An Immigrant’s Story
To celebrate Welcoming Week at the James J. Hill Center, we spoke to Jessica Sutherland, Program Supervisor at the James J. Hill House, to learn about James J. Hill’s arrival in St. Paul as a Canadian immigrant.
What was St. Paul like in 1856, when James J. Hill arrived here?
St. Paul was a frontier village by the Mississippi River in 1856, with a population of around 10,000. Minnesota was still two years away from statehood, and only two houses had been built on Summit Avenue, where James J. Hill would later build his own mansion (ironically, Hill would later purchase these first two homes and demolish them to build his Summit Avenue mansion).

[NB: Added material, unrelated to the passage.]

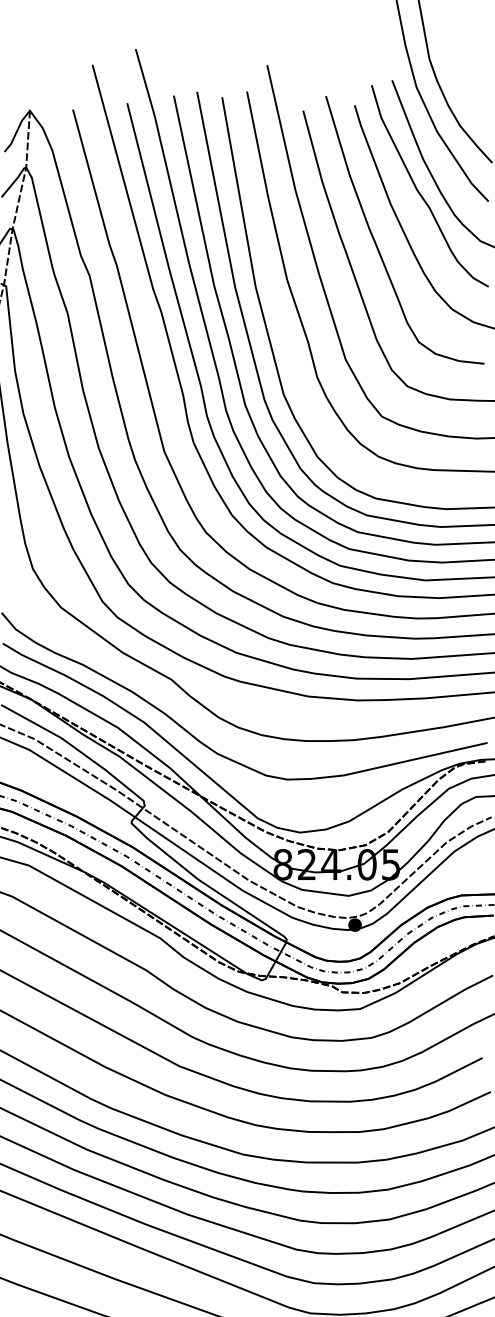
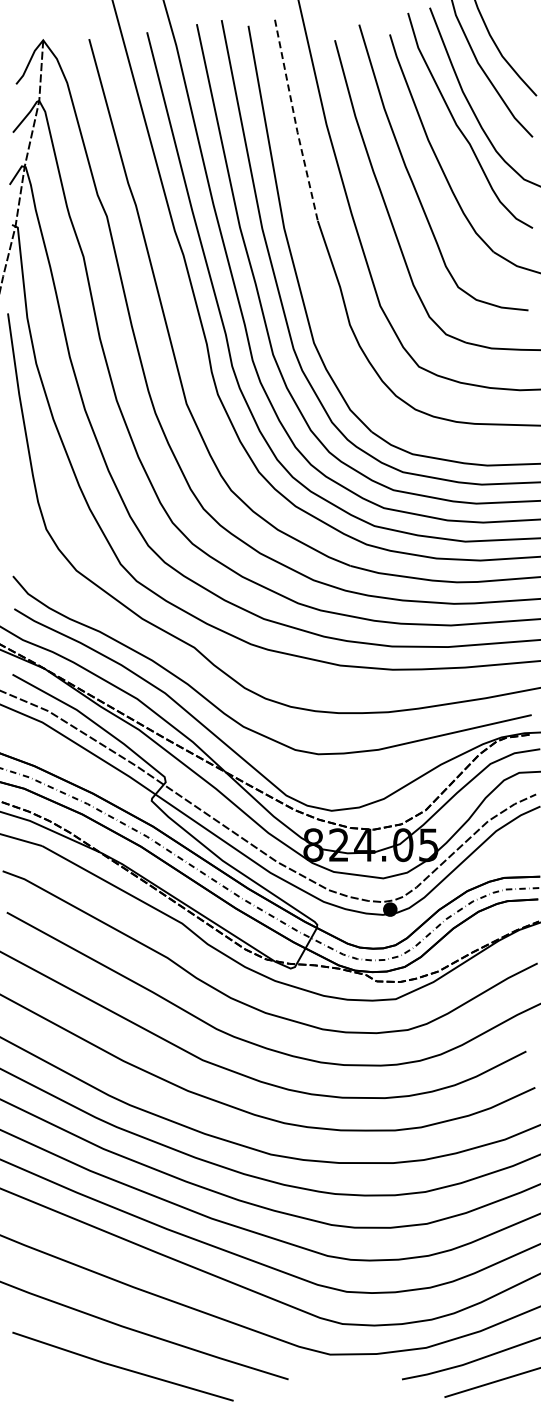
line: (266, 186) -> (295, 121), solid -> dashed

St. Paul’s status as the northern most navigable point on the Mississippi River made it an ideal jumping off point for people wanting to be involved in the shipping industry.
What was life like for immigrants coming to St. Paul at that time?

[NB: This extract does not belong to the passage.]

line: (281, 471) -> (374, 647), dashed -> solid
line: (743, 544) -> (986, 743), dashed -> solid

Life would’ve been difficult for immigrants coming to St. Paul; it was a rough town, with the arm of the law quite short, but the promise of a new beginning and more opportunities for advancement were enticing.
How was James J. Hill similar or different from other immigrants at that time?

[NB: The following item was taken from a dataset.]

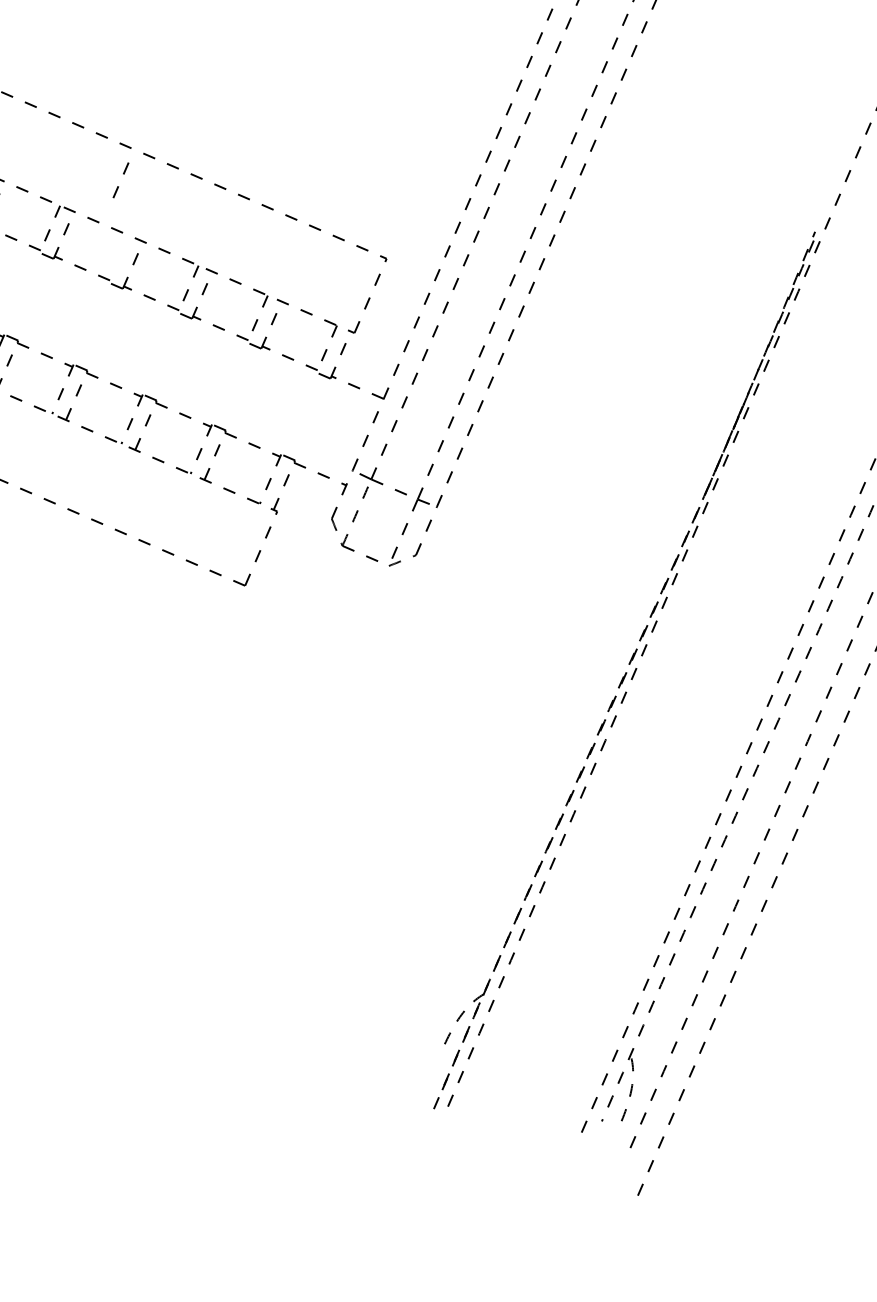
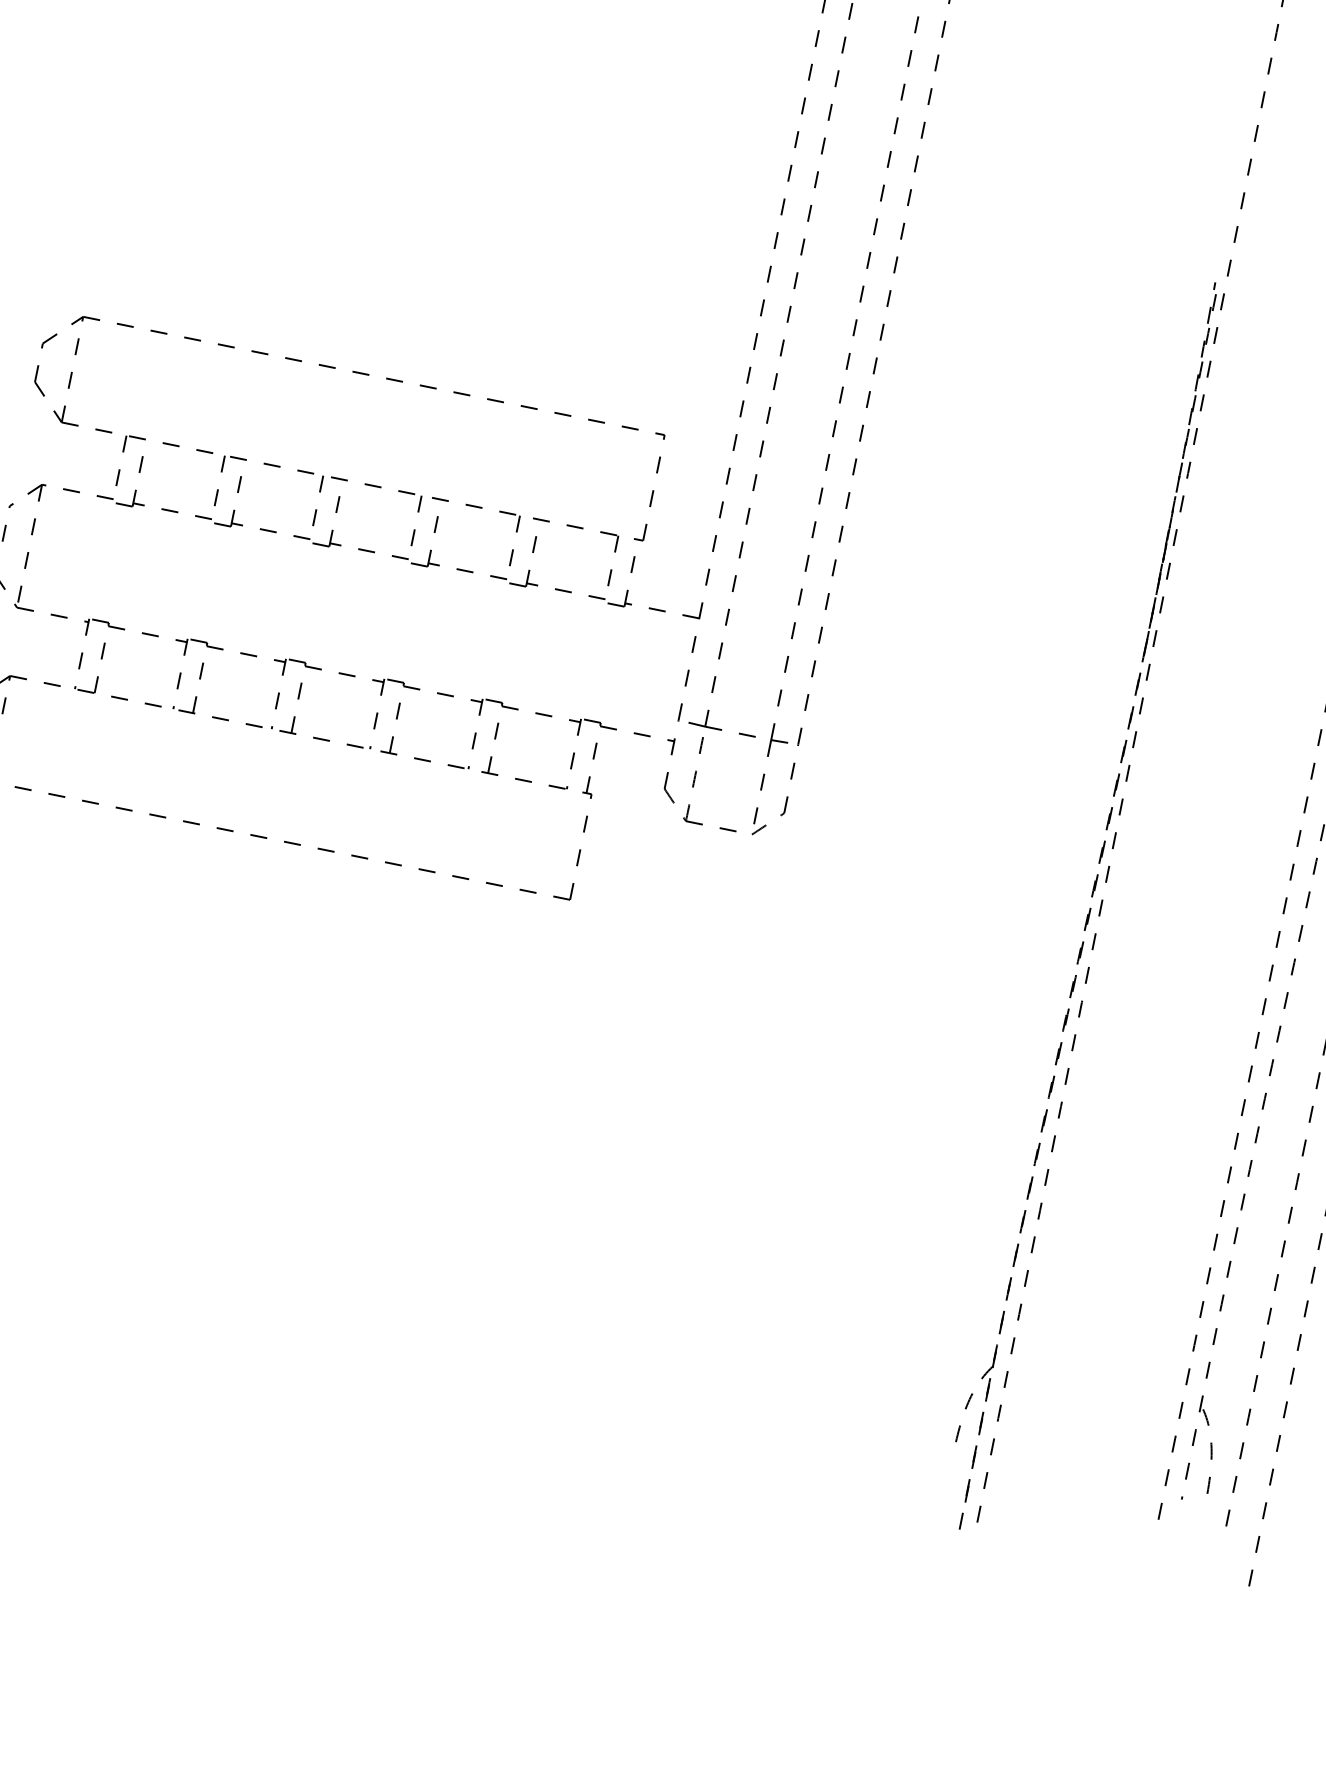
line: (123, 174) -> (319, 492), moved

Hill had a private school education until the age of 14, so he was likely better educated than many of the immigrants coming to St. Paul at the time. His ability to both do manual labor and write in a fair hand, figure accurately and network with the right people was an integral part of getting his first job in St. Paul. But I think all of the immigrants coming were all looking to chase the American Dream.
What was Mr. Hill’s first job in St. Paul?
Hill’s first job in St. Paul was as a “mud clerk,” which was the term for an entry-level shipping clerk who would stand in the mud at the edge of the Mississippi River and document the goods being loaded and unloaded.
What kind of business person was Mr. Hill?
I think that Hill had a public persona that was very different than his private one. In business, he was exacting, detail-oriented, hardworking, and no-nonsense. He was known for being difficult to work with because he held his employees to the same high standards that he held himself. But he also wasn’t the kind of leader or business owner who stayed in his “ivory tower”; he was very actively out on the front lines of his business. And I also think he was rewarded with a great deal of loyalty from his staff, and with a great deal of trust from his business partners.
What can entrepreneurs today learn from James J. Hill’s story?
I think Hill’s story is about being in the right place at the right time with the right combination of skills, knowledge and ambition to succeed. Hard work does not always equate success—think of the thousands of other immigrants who worked just as hard and didn’t become millionaires.
What is the most interesting thing about James J. Hill that most people don’t already know?
That when he was home with his kids, he was “Papa.” We have very sweet letters between him and his daughter Rachel where he says, “How does it come that you have not written to your poor old papa. I hope you have not forgotten me.” As opposed to a letter he wrote to the manufacturer providing the refrigerator for his home that, “if your work does not do what you have undertaken it shall do, I will tear it out.” Again, there’s that dichotomy of the public versus private persona.
Jessica Sutherland is the Program Supervisor of the James J. Hill House. She has worked for the Minnesota Historical Society (MNHS) for 7 years. For the past three years she has enjoyed supporting her staff in fulfilling MNHS’s mission of transforming lives using the power of history at the Hill House.